Does the word theatre mean the same as "drama" or does it only refer to the building in which we play drama?
Dictionaries are contradictory.
What do you think?
It can do. "Theatre" means more than one thing; so does "drama". When "theatre" is used to mean "theatrical writing and/or events", and when "drama" is used to mean "drama-related things and/or events", they are nearly synonymous.
For the benefit of others as well:
'drama' is an exciting, emotional, or unexpected series of events or set of circumstances.
A TV news reporter, broadcasting live, might say, "...when the terrorists stormed the building. The President is expected to make an announcement as to the response of the US Government to the drama unfolding here tonight."

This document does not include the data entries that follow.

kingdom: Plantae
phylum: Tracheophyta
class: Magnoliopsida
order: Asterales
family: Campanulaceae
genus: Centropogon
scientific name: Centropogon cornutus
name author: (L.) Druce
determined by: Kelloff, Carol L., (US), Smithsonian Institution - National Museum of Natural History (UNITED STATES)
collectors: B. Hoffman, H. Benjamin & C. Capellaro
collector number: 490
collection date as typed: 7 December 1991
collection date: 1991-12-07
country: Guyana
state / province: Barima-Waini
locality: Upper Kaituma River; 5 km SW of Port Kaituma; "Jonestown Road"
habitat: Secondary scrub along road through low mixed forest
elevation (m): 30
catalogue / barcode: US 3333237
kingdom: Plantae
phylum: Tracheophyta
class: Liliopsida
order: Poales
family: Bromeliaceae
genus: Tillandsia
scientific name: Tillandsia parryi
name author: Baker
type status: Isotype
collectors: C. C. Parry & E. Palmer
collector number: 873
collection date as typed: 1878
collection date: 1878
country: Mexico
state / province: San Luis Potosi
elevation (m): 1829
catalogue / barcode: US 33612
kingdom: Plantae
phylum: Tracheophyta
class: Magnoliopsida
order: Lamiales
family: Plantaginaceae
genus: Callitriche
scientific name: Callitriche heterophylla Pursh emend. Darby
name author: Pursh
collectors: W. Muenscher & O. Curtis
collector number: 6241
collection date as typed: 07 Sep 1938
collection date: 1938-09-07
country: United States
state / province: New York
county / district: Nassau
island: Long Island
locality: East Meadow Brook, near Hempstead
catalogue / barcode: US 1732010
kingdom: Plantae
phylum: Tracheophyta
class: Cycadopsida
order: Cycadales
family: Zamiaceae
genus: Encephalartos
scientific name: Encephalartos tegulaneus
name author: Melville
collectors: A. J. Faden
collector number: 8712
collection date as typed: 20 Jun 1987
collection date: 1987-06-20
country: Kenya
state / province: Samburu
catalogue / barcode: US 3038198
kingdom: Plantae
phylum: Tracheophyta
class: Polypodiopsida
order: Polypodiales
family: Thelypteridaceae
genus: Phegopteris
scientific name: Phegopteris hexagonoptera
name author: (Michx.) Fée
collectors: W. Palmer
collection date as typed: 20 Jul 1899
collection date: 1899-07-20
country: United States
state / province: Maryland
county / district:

Plays, films - of the genre we call 'dramas' - depict such events, and also imaginary ones, for entertainment in a theatre. Some of the time, theatre takes these imaginary events to such an extreme, that we don't think it could really happen in real life - just in a film or play. We might call it 'escapist entertainment ' or 'pure theatre' (because it couldn't really happen - only in a play/film in a theatre.)
But then - when real life dramatic events do happen that seem incredible, as if, "this is the kind of thing that only happens in films" - (perhaps the O.J. Simpson chase with police cars wailing in pursuit is a mild example) - then we might describe it as, "What we are witnessing, this incredible series of events this evening, is pure theatre."
That is, so dramatic, yet at the same time rather comical, and so seemingly far from even the customary dramatic/comically stupid events of real life, that we regard it as only possible in a scriptwriter's/playwrite's mind, and refer to these incredible events as 'theatre'.
(The film "Dog Day Afternoon", about a bungled bank robbery, is actually based on real life events!!)